Sebab tujuan utama puasa bukan untuk mengukur ketahanan kita terhadap rasa lapar dan haus. Bukan untuk menguji seberapa lama kita mampu tidak minum dan tidak makan. Melainkan agar kita mampu meraih derajat sebagai orang-orang yang lebih bertaqwa.
Ketaqwaan kita di hadapan Allah Swt memiliki dua dimensi, yakni dimensi vertikal yang melingkupi hubungan langsung kita sebagai makhluk dengan penciptanya (Hablumminallah) dan dimensi horizontal yang mencangkup muamalah atau hubungan kita dengan sesama manusia (Hablumminannas).
Tidak ada yang lebih penting di antara keduanya. Oleh karena itu, setiap muslim diwajibkan untuk menyeimbangkan keduanya agar mencapai taqwa yang baik dan benar.
Tak cukup hanya kesalehan ritual tanpa disertai kesalehan sosial. Tidak boleh kita hanya mengutamakan ritual-ritual ibadah seperti salat, zakat dan ibadah wajib lainnya. Sementara dari lisan kita berulang kali terucap perkataan yang menyakiti dan menyinggung perasaan orang lain.
Belum sempurna ibadah kita jika tanpa kesadaran untuk memperlakukan orang lain dengan baik. Bahkan, kita tergolong manusia yang rugi manakala saat kiamat hanya datang dengan membawa pahala dari ibadah-ibadah wajib sementara semasa hidup kita banyak berbuat zalim terhadap sesama. Sebab pahala-pahala kebaikan bisa digugurkan oleh dosa-dosa kecil yang bermula dari ketidaknyamanan hubungan kita dengan sesama.
Itu menunjukkan betapa perlunya menjalin hubungan yang baik antar manusia. Kecintaan kita pada sesama manusia mencerminkan kecintaan kita kepada penciptaNya.
Puasa Ramadan merupakan sarana yang sangat ideal untuk memperkuat muamalah dalam upaya menyeimbangkan dua dimensi ketaqwaan.
Ambil contoh salat yang dalam praktiknya memiliki dimensi horizontal dan vertikal sekaligus. Imbalan pahala yang berlipat selama Ramadan mendorong kita lebih rajin untuk salat berjamaah di masjid. Dalam perjalanan menuju dan pulang dari masjid, disadari atau tidak kita sering mempraktikkan berbagai muamalah. Di antaranya menyapa dan berinteraksi dengan sesama jamaah.
Sapaan merupakan bentuk silaturahmi sederhana yang besar maknanya. Sebab silaturahmi yang baik merupakan salah satu kunci terbinanya hubungan harmonis antar manusia. Sebaliknya, silaturahmi yang terganggu sering menjadi benih timbulnya sifat-sifat buruk, seperti iri hati, curiga, dan tidak mudah percaya.

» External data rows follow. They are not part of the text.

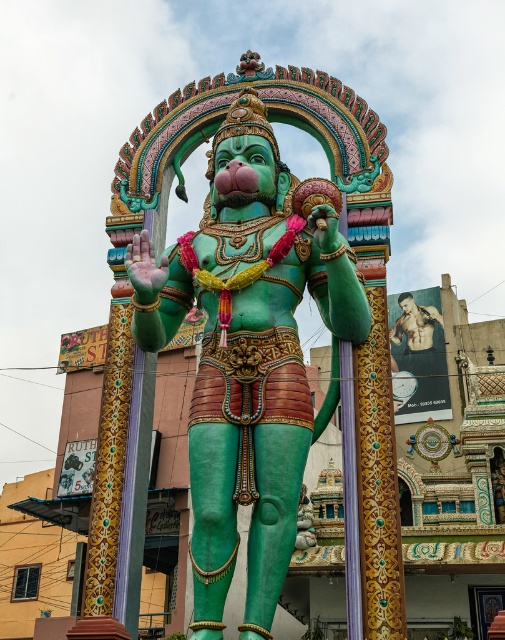
Question: Is green glossy statue at center to the left of muscular skin torso at right from the viewer's perspective?

Choices:
 (A) yes
 (B) no

Answer: (A)

Question: Can you confirm if green glossy statue at center is bigger than muscular skin torso at right?

Choices:
 (A) no
 (B) yes

Answer: (B)

Question: Which point is farther to the camera?

Choices:
 (A) (189, 468)
 (B) (413, 296)

Answer: (B)

Question: In this image, where is green glossy statue at center located relative to muscular skin torso at right?

Choices:
 (A) left
 (B) right

Answer: (A)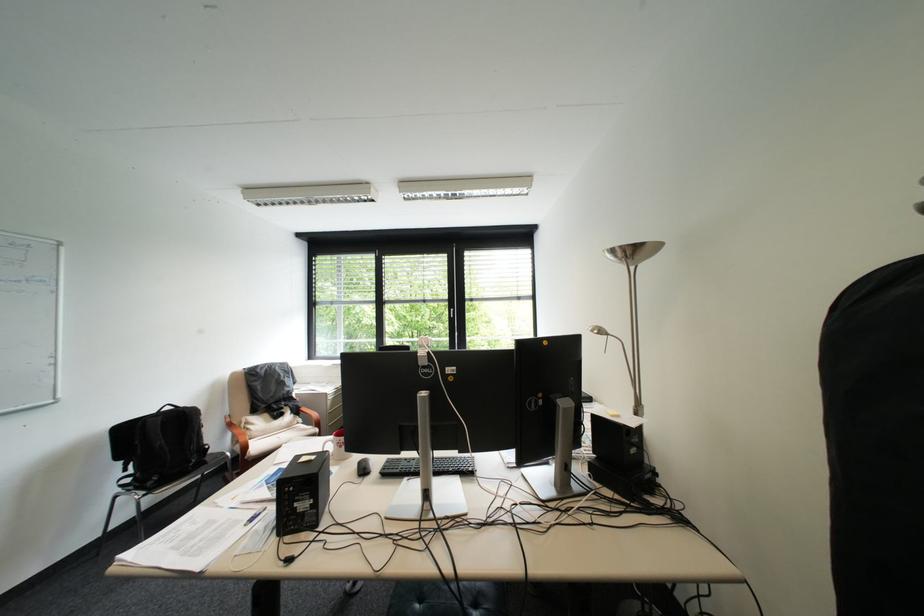
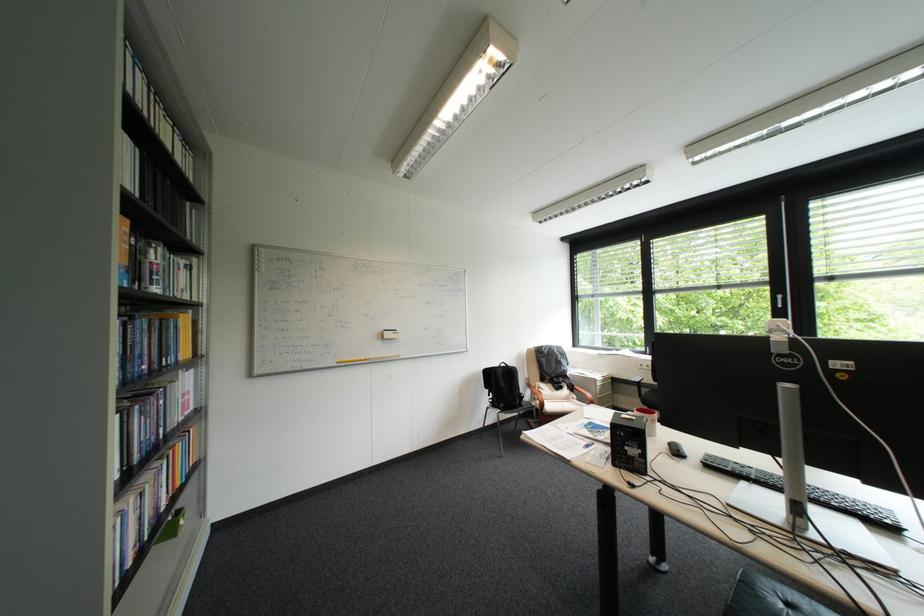
In the second image, find the point that corresponds to (371,464) in the first image.

(682, 445)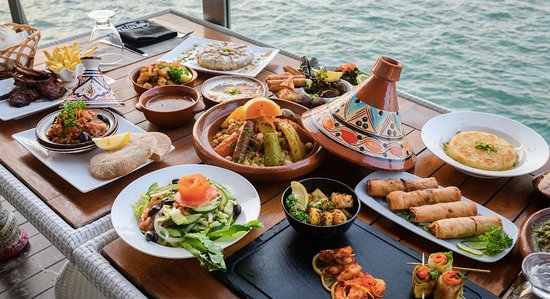
This screenshot has width=550, height=299. In order to click on napkin in this screenshot , I will do `click(148, 50)`.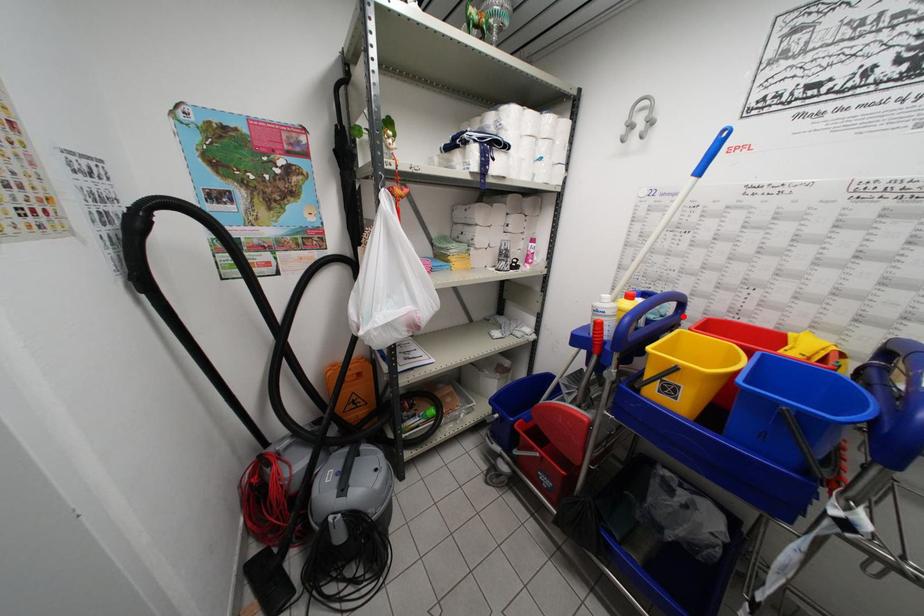
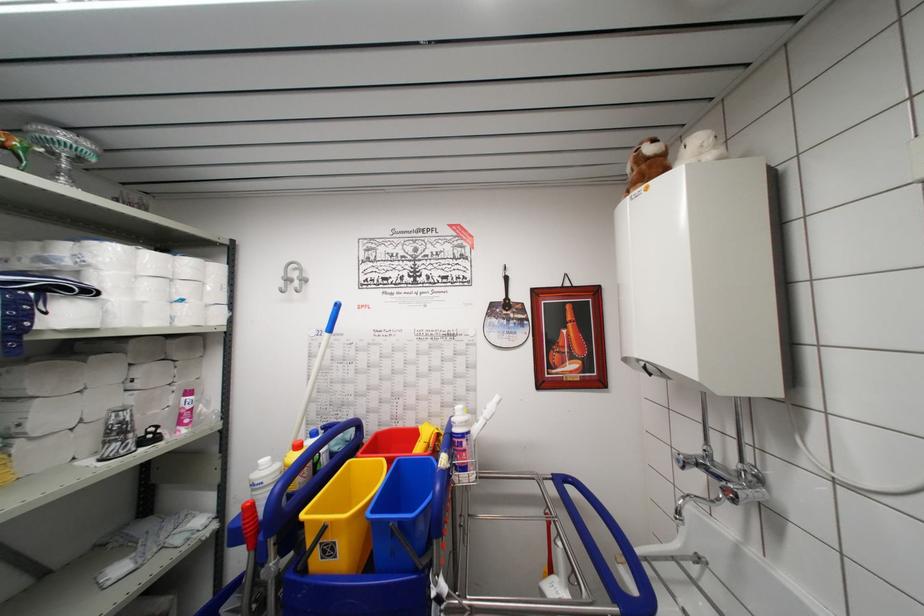
Question: I am providing you with two images of the same scene from different viewpoints. A red point is marked on the first image. Can you still see the location of the red point in image 2?

Choices:
 (A) Yes
 (B) No

Answer: (A)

Demikian pula tradisi buka puasa bersama. Diizinkannya kembali kegiatan bukber seiring membaiknya penanganan pandemi Covid-19 patut kita syukuri. Sebab terbuka kembali kesempatan kita untuk memperkuat silaturahmi dengan teman, kerabat, dan keluarga yang mungkin sempat merenggang selama pembatasan sosial.

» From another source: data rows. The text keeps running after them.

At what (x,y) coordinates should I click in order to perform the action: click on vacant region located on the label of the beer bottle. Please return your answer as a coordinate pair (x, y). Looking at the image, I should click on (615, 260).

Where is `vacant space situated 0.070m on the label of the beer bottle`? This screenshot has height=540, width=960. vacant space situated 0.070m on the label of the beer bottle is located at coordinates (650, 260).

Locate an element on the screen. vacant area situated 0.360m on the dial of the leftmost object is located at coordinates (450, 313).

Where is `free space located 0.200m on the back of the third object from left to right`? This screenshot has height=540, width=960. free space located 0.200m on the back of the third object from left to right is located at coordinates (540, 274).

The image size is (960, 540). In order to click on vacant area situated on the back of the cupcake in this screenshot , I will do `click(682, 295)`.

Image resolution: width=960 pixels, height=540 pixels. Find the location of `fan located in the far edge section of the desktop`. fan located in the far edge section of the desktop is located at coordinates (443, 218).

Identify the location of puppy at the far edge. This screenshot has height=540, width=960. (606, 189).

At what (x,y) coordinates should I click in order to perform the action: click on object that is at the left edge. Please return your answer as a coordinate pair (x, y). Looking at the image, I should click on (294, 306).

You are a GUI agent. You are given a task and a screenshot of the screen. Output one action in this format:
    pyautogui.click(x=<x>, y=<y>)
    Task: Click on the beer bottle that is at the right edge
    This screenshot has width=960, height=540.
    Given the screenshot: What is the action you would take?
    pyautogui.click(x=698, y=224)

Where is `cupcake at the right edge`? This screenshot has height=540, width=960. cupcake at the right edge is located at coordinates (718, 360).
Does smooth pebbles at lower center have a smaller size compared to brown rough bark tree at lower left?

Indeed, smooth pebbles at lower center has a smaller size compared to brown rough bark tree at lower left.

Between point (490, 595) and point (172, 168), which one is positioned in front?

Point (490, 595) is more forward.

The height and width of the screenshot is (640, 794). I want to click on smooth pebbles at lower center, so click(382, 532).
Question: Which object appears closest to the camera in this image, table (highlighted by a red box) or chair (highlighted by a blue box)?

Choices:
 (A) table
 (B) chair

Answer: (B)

Namun, jika bukber dijadikan sebagai ajang pamer dan menyombongkan pencapaian yang secara tidak langsung merendahkan kedudukan orang lain, maka itu merusak pahala ibadah puasa. Apalagi jika bukber dilakukan secara berlebihan hingga meninggalkan salat. Lagi-lagi keseimbangan jadi kuncinya.
Tradisi saling berkirim makanan atau takjil juga besar maknanya. Selama pandemi Covid-19 kebiasaan tersebut mungkin untuk sementara ditinggalkan demi mencegah penyebaran virus. Seiring melandainya pandemi bolehlah kita kembali saling bertamu ke tetanggan kanan kiri. Sambil mengantar makanan kita bisa menanyakan kabar dan sebagainya.
Penting untuk diingat bahwa berbuat baik dan memuliakan tetangga merupakan salah satu perintah Allah kepada umatNya yang beriman dan bertaqwa sebagaimana disebutkan dalam Surat An Nisa ayat 36.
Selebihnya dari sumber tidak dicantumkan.